=== Section Start ===
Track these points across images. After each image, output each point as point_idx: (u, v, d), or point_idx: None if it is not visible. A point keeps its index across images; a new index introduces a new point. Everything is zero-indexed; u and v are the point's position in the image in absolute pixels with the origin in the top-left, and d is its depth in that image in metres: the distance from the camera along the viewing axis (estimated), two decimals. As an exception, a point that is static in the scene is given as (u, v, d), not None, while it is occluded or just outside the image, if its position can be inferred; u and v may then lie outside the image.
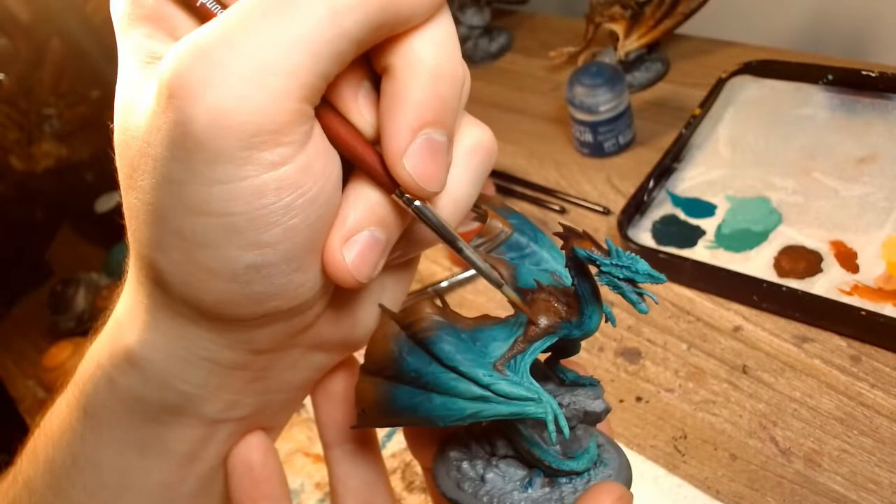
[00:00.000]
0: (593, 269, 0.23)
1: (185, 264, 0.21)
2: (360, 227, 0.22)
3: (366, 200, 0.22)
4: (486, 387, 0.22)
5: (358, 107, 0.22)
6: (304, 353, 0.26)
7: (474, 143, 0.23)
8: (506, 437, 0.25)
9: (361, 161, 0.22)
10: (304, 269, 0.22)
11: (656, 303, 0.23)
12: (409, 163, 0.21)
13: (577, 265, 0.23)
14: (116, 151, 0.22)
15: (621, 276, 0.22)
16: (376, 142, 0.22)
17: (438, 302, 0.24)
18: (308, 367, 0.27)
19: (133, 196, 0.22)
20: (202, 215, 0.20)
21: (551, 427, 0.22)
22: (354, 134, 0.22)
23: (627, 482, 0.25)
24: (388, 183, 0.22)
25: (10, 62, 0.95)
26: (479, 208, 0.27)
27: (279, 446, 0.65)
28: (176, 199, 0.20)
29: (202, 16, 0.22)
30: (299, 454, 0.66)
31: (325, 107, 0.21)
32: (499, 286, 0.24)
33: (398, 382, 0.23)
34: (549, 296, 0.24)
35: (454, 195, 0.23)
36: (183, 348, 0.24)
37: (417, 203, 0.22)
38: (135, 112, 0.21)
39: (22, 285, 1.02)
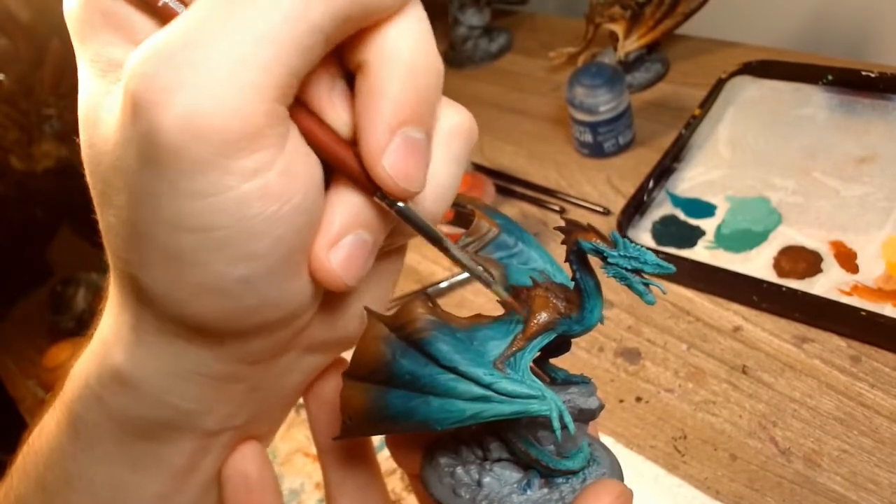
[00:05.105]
=== Section End ===
=== Section Start ===
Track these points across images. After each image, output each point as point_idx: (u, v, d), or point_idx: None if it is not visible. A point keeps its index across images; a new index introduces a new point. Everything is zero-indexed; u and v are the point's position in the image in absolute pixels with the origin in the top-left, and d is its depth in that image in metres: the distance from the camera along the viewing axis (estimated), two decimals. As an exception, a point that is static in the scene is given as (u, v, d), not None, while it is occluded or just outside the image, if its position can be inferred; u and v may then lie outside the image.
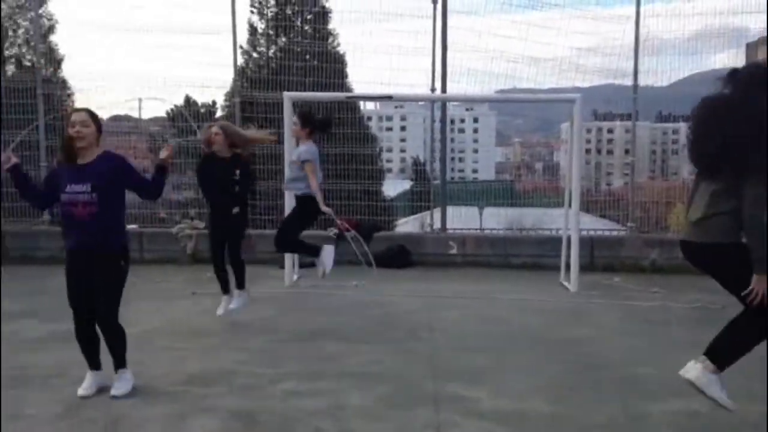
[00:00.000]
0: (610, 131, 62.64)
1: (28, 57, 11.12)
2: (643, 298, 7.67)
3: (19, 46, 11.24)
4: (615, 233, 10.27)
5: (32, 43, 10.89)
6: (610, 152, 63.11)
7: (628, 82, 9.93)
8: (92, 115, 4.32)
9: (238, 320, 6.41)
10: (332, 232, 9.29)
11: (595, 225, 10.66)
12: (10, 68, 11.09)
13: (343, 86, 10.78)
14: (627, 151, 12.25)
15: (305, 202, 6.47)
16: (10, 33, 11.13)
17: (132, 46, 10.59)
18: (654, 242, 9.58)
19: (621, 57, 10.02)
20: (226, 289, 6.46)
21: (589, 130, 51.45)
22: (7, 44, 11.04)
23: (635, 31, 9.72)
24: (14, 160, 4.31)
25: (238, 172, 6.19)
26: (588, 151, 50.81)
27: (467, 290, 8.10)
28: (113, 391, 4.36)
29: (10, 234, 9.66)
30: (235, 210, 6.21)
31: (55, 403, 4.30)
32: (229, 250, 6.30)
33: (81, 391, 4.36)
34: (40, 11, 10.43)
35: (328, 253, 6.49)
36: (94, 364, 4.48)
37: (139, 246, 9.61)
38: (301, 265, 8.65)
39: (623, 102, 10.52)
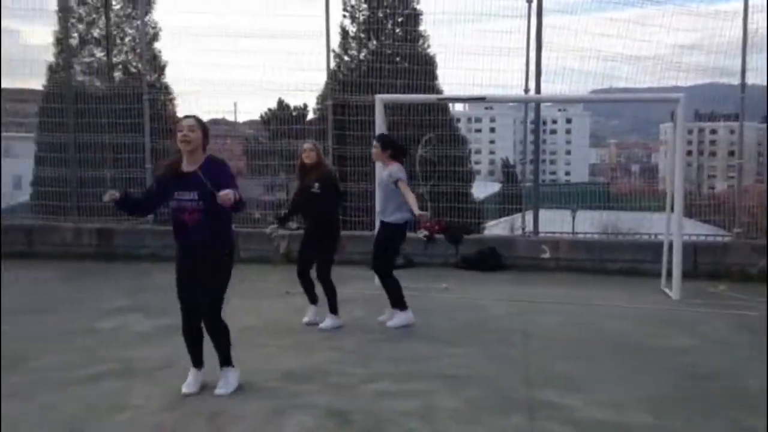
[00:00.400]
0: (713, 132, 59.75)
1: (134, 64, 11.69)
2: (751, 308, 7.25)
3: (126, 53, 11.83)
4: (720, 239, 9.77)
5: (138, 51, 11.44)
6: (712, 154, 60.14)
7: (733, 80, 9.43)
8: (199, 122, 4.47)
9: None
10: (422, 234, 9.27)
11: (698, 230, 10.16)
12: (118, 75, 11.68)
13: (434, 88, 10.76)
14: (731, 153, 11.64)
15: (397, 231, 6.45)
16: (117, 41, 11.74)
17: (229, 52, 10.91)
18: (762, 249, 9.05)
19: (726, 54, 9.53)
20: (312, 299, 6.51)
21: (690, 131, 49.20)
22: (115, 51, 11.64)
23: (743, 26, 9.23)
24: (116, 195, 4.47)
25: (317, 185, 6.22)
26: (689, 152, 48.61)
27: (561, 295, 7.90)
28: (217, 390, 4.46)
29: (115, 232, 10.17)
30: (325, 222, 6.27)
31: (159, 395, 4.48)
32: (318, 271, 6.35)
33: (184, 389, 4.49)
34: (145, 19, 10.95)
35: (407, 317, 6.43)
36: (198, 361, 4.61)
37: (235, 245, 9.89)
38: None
=== Section End ===
=== Section Start ===
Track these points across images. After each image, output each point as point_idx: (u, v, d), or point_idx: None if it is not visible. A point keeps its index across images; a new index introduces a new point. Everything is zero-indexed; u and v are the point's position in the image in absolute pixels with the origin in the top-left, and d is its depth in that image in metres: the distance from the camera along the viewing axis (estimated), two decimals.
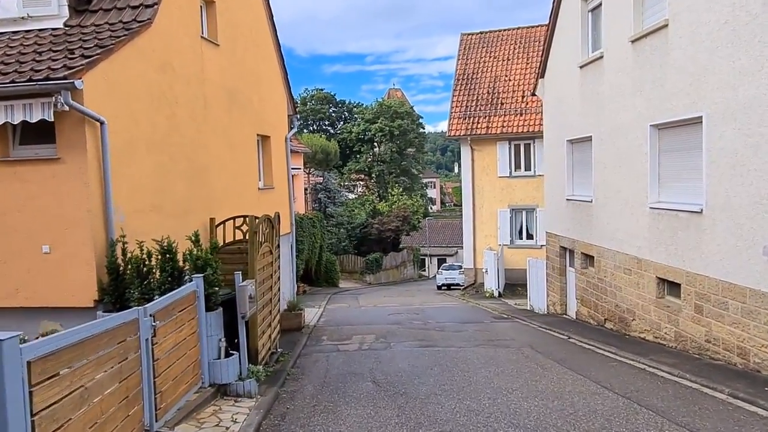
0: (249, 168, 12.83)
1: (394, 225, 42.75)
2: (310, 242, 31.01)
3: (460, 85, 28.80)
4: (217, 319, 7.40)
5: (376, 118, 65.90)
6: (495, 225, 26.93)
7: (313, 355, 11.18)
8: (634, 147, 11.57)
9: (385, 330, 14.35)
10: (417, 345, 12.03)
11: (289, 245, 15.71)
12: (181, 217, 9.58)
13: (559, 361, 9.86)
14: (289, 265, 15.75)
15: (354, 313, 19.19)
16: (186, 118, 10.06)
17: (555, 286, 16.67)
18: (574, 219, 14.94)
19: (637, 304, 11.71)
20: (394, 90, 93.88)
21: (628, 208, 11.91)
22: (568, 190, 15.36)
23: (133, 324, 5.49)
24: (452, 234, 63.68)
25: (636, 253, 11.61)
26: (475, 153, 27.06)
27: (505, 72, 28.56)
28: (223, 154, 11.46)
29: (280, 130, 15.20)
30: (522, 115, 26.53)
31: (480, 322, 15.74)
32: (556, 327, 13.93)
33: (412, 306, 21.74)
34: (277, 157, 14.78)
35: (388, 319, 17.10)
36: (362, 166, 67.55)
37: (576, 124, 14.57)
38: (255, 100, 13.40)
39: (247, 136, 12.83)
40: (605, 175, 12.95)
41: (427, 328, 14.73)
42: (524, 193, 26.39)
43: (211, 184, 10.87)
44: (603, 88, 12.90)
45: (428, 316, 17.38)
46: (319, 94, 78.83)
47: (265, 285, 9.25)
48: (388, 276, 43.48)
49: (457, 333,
=== Section End ===
About this task — From the records above, copy exactly the stretch from the line holding "15: (621, 276, 0.22)" through the line holding "[00:05.105]", both ends included, without the pictures.

Solution to this exercise —
15: (621, 276, 0.22)
16: (376, 142, 0.22)
17: (438, 302, 0.24)
18: (308, 367, 0.27)
19: (133, 196, 0.22)
20: (202, 215, 0.20)
21: (551, 427, 0.22)
22: (354, 134, 0.22)
23: (627, 482, 0.25)
24: (388, 183, 0.22)
25: (10, 62, 0.95)
26: (479, 208, 0.27)
27: (279, 446, 0.65)
28: (176, 199, 0.20)
29: (202, 16, 0.22)
30: (299, 454, 0.66)
31: (325, 107, 0.21)
32: (499, 286, 0.24)
33: (398, 382, 0.23)
34: (549, 296, 0.24)
35: (454, 195, 0.23)
36: (183, 348, 0.24)
37: (417, 203, 0.22)
38: (135, 112, 0.21)
39: (22, 285, 1.02)
[00:05.105]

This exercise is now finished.